July 18, 2023
It’s said that a journey of 1,000 miles starts with a single step. This appears to be particularly true of hybrid working. While the benefits of spending time in the office have been eulogized, gamified and incentivized, resistance to the ‘return to work’ message is also starting to grow.
Last month, Salesforce pledged to donate $10 to local charities for every day an employee came into the office between June 12 to 23. Additional donations were to be made for each remote employee who attended a company event during that window.
Google took the more direct approach of making in-office attendance a factor when it came to Googlers’ performance reviews.
However, in May, 1,800 Amazon employees responded to a mandated 3-day-a-week return to the office by staging a walkout, with an additional 20,000 employees signing a position to persuade Amazon to rethink its position.
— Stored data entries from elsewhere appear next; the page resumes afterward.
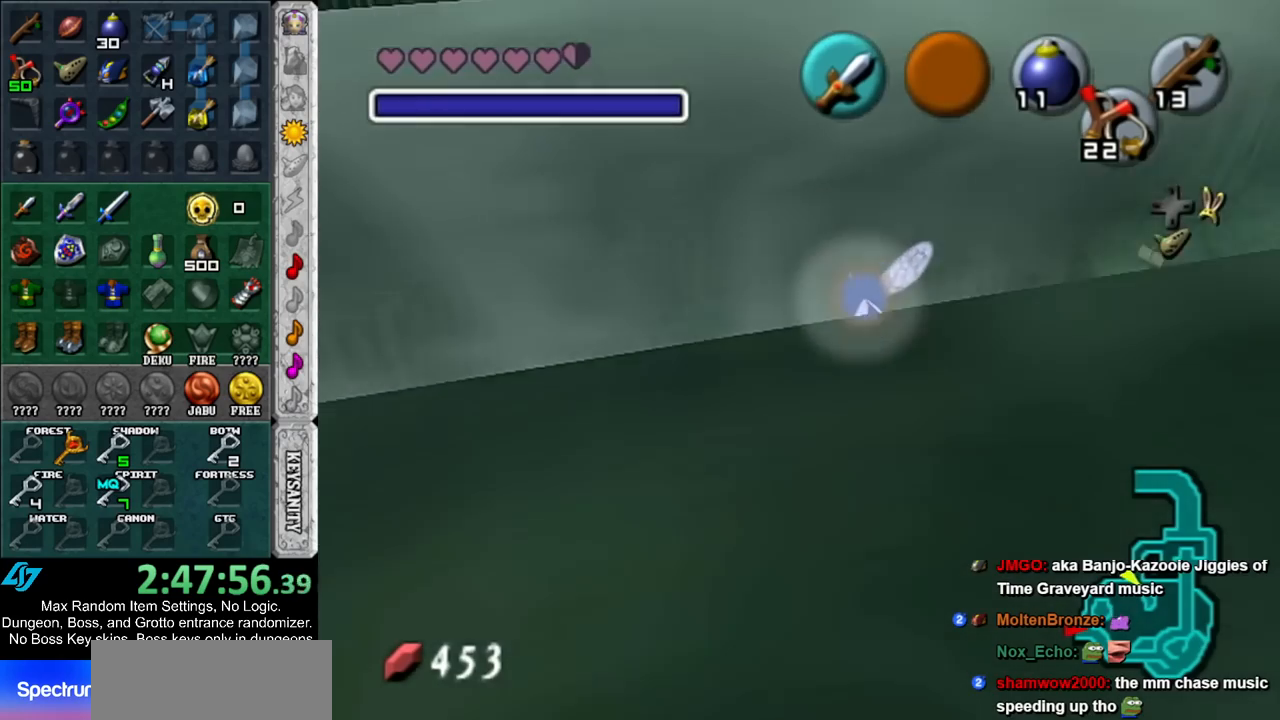
{"buttons": [], "left_stick": "center", "right_stick": "center", "events": []}
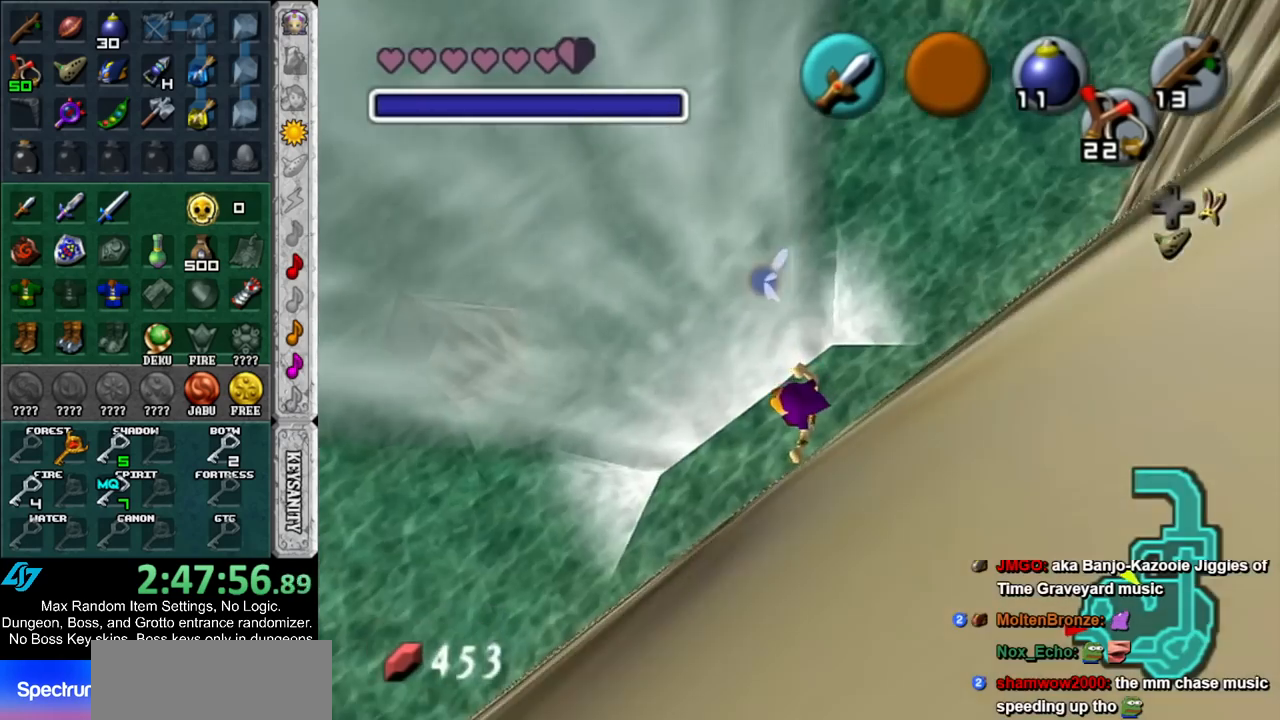
{"buttons": ["L1"], "left_stick": "center", "right_stick": "center", "events": [[167, "L1", "down"]]}
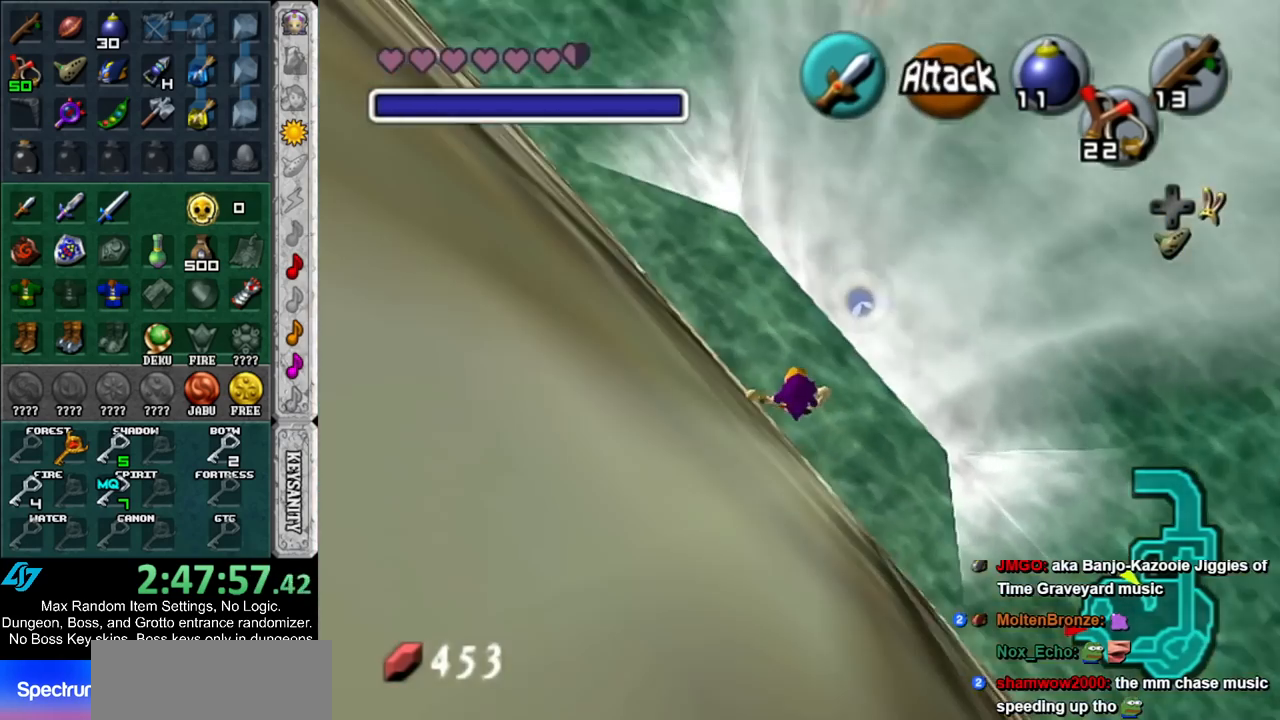
{"buttons": ["A", "L1"], "left_stick": "left", "right_stick": "center", "events": [[17, "left_stick", "left"], [117, "A", "down"], [200, "A", "up"], [267, "A", "down"], [333, "A", "up"], [433, "A", "down"]]}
In the DWG Impact podcast episode, Designing connected workplaces for tomorrow, DWG’s Director of Knowledge, Shimrit Janes, reframes the narrative by asking “if we’re going to now evolve into something that is sustainable, how can we make it so that this idea of hybrid working is more organic, is more fitted to how people want to be working, is driven by our needs and our choices, rather than being forced on us?”
Isn’t it time organizations did likewise?
Insights from Shimrit’s report, Hybrid work reimagined. Advanced practices for connected workplaces, explore the structures and enablers that form the foundation of hybrid working. Podcast host, DWG’s CEO Nancy Goebel, suggests that the paper encourages big picture thinking, not least on the impact of the language we use around hybrid working. The much-used phrase ‘return to work’, for example, implies that management believes that people aren’t working if they aren’t in the office, which will undercut any hybrid working initiative.
Nancy and Shimrit also discuss the impact of different models of hybrid working on diversity, equity and inclusion. Marginalized communities are more likely to take up flexible working and working from home. It’s important that managers are aware of the biases that may result from this – and how they can model healthy hybrid working to remove the office as the ‘centre of power’.
In the absence of any obvious solutions or a clear path forward, Shimrit encourages organizations to embrace the concept of a joint discovery with employees and a purpose-driven approach, with a mindset of “we’re going to work together to find this out, and we’re going to listen to you and adapt as needed, which is going to be essential because there is no one answer”.